Saturday, October 31, 2009

Pro-Life/Catholic Groups Argue For Suffering, Against Continuous Deep Sedation.




As I wrote last week, the increasing successes of the aid in dying movement and the U.S.' recent attempts to reform health care have caused "pro-life" and Catholic groups to retool their machine, focusing on the end of life (or the "euthanasia") issue on their platform (which includes the money-maker, cultural-divider abortion; stem cell research; cloning; and the sadly forgotten "unjust war" and capital punishment.)

Euthanasia will never surpass abortion in its ability to raise money or rally activists behind the "pro-life" cause, but efforts to focus "pro-life" resources on the issue have hit their stride. Where these efforts deviate from established "pro-life" talking points (conception to natural death) is most telling.

A recent study, reported by TimesOnline, concludes that CDS is commonly used to ease suffering patients to their death. "Pro-life" organizations are up in arms, willfully conflating pain alleviation with euthanasia, despite the fact that CDS is most likely used by medical staff in Catholic hospitals and hospices in Britain and the US.

Continuous Deep Sedation (CDS) is what "pro-life" and Catholic organizations are most focused on at the moment regarding end of life issues, thanks to the above study. And yet, it muddies their argument for "natural death" because CDS is basically the most simple and widely used manner of keeping a patient in pain comfortable in their last days.

While these groups are accustomed to arguing for or supporting pain and suffering, at least in the abstract, regarding abortion (witness their disregard for a woman in crisis or a dying mother or a woman's right to autonomous decision-making), elders are seen as victims of disease and death. Women, it seems, are inherently evil and in need of paternal guidance from men and the church.

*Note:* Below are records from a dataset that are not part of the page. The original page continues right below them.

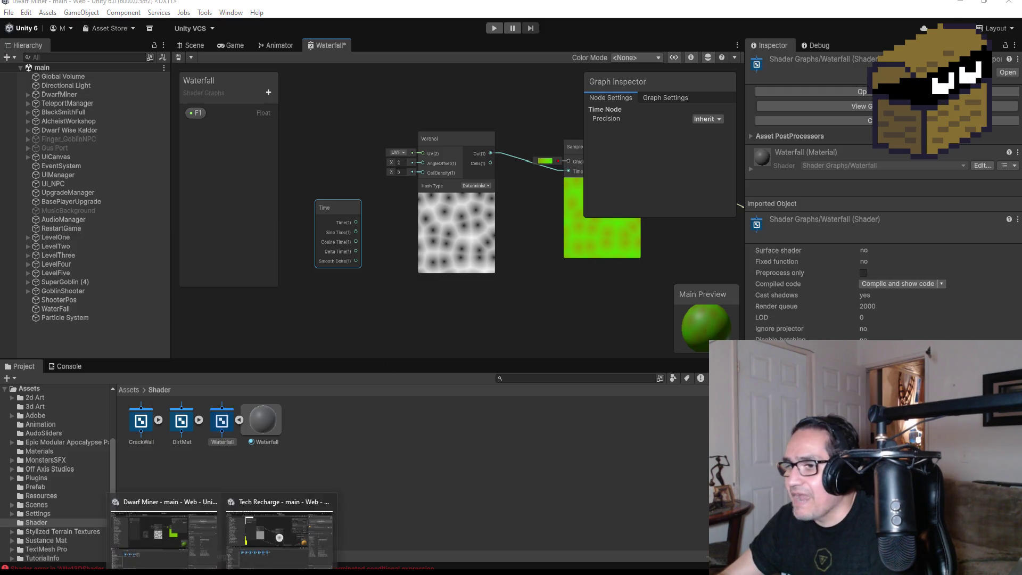
{"action": "left_click", "coordinate": [278, 543]}
{"action": "mouse_move", "coordinate": [432, 248]}
{"action": "left_mouse_down"}
{"action": "mouse_move", "coordinate": [467, 244]}
{"action": "mouse_move", "coordinate": [520, 217]}
{"action": "mouse_move", "coordinate": [554, 272]}
{"action": "mouse_move", "coordinate": [626, 300]}
{"action": "mouse_move", "coordinate": [655, 298]}
{"action": "left_mouse_up"}
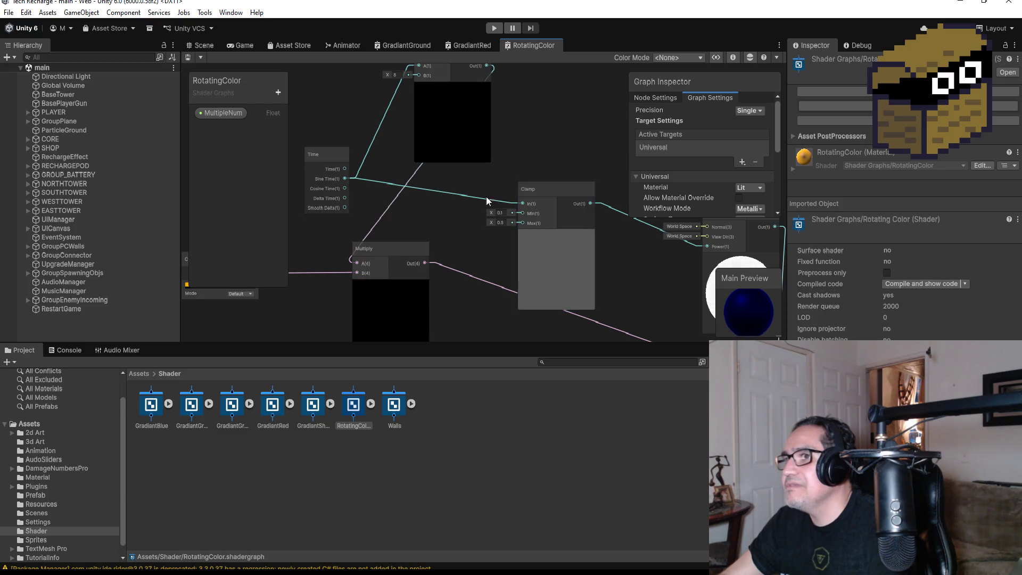
- Inspect the RotatingColor graph's Clamp (0.1 to 0.5) and Fresnel Effect nodes, then return to the Waterfall graph
{"action": "mouse_move", "coordinate": [519, 145]}
{"action": "left_mouse_down"}
{"action": "mouse_move", "coordinate": [510, 230]}
{"action": "mouse_move", "coordinate": [491, 196]}
{"action": "mouse_move", "coordinate": [562, 87]}
{"action": "mouse_move", "coordinate": [466, 85]}
{"action": "left_mouse_up"}
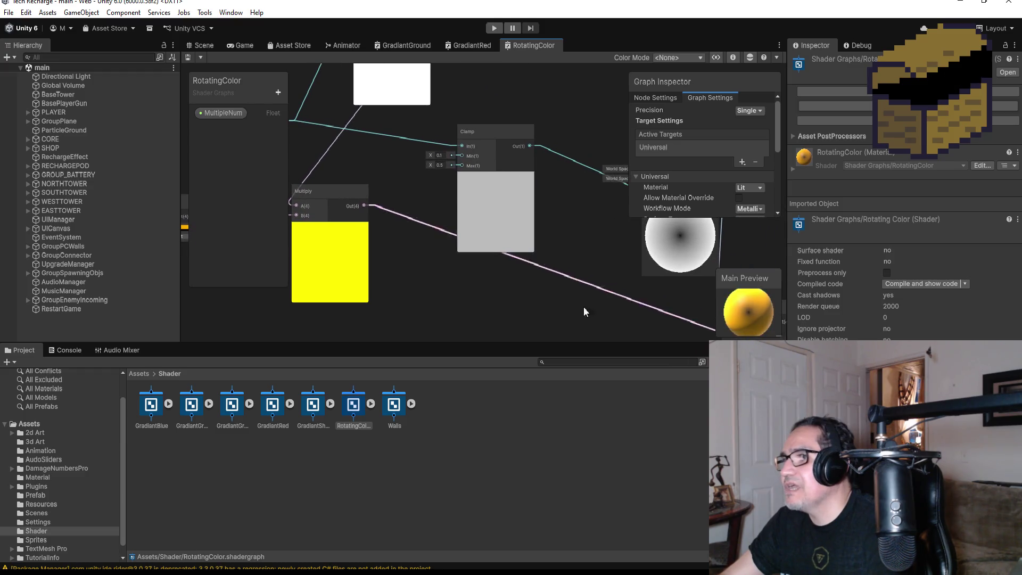
{"action": "mouse_move", "coordinate": [586, 307]}
{"action": "left_mouse_down"}
{"action": "mouse_move", "coordinate": [438, 219]}
{"action": "mouse_move", "coordinate": [388, 209]}
{"action": "left_mouse_up"}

"Pro-life" and Catholic opponents to CDS are left to face the realities of physical suffering. Their arguments in support of painful death are blatant and revealing.

The practice of sedating a patient to alleviate pain in the end stages of dying is legal in the U.S. because doctors are protected by what is called the double effect: because their intention is to relieve pain and not hasten death, they are permitted to employ heavy sedatives. This stage of death often marks the end of feeding and hydration, hence the accusation that patients are being "killed" by dehydration. (Members of the Catholic clergy have recently called for a clarification of the Church's Artificial Nutrition and Hydration (ANH) policies.)

In addition to "pro-life" and Catholic efforts to maintain jurisdiction over suffering (which is considered redemptive, Christ-like, and necessary), two other factors play into this discussion:

- the medical profession has failed to make serious advancements in palliative care (an area of medicine that focuses on pain and symptom management)

- and our society fails to prepare families and patients for the death of a loved one, thus allowing, even demanding, that doctors "exhaust all options" with aggressive treatment, even when those treatments may prolong death and suffering for the family and the patient.

The medical industry has failed to put resources into end of life and pain management research because, well, they have had few financial or other incentives to do so. Sending a patient to hospice in the last months or weeks of their life deprives the hospital of end of life revenue (famously the most costly period for American seniors and the terminally ill), it requires that doctor's admit they can no longer save a patient, and it demands that family members accept the impending loss of their loved one.

Opponents of CDS (and, in a horrifying leap of misunderstanding and conflation, of assisted suicide and euthanasia) have argued in favor of family participation in such end of life decisions and against it (fearing coercion); opponents have argued for the sanctity of the "doctor-patient relationship" and against it. Their messy siding with different participants in the end of life decision-making process, depending on which serves their purposes, paternally shy away from patient planning and advanced directives (God alone can make such decisions, they claim).

And so, rational, consistent arguments have failed to come out of Catholic and "pro-life" organizations. Their only consistent allies remain God and suffering. It is a more raw and alarming argument for suffering than we witnessed in the debates over abortion; and it is vastly more unpopular with the public.